Records from a data source:
* Begin *
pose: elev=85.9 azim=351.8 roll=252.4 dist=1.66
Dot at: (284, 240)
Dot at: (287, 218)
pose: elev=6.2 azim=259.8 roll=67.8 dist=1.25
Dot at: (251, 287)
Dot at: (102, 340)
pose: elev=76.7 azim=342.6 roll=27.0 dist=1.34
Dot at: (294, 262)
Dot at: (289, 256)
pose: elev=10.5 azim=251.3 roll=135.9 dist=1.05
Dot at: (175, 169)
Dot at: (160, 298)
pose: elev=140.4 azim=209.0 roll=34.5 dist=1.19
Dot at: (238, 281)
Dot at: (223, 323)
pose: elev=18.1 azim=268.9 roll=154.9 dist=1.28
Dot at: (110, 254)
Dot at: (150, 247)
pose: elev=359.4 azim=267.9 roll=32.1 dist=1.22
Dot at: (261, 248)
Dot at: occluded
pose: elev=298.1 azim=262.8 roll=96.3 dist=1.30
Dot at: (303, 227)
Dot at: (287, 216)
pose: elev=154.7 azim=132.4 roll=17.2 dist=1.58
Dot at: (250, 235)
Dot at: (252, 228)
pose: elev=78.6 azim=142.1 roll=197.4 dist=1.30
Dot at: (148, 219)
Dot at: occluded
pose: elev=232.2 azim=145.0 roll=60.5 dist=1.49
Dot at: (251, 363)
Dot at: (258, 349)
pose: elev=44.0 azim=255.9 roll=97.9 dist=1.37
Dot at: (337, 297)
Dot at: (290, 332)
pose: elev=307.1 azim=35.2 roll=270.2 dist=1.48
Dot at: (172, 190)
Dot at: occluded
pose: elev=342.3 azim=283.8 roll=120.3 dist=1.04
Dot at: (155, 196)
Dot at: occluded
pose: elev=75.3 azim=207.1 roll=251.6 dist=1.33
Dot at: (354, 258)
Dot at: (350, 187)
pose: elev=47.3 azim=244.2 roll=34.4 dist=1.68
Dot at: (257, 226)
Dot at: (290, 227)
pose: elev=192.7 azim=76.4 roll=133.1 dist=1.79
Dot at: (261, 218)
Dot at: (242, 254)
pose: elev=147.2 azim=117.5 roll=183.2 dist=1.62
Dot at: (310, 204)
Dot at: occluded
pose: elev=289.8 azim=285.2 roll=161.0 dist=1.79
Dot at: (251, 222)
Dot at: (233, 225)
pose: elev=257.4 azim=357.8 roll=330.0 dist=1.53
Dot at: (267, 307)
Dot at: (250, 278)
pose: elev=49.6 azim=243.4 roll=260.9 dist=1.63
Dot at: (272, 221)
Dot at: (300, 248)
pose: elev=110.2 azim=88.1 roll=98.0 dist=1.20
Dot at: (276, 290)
* End *
Format the items from the line with "pose: elev=18.1 azim=268.9" up to and including the line with "Dot at: (287, 216)" as a numbered list, leaving out any blank lines.

Expected answer:
1. pose: elev=18.1 azim=268.9 roll=154.9 dist=1.28
2. Dot at: (110, 254)
3. Dot at: (150, 247)
4. pose: elev=359.4 azim=267.9 roll=32.1 dist=1.22
5. Dot at: (261, 248)
6. Dot at: occluded
7. pose: elev=298.1 azim=262.8 roll=96.3 dist=1.30
8. Dot at: (303, 227)
9. Dot at: (287, 216)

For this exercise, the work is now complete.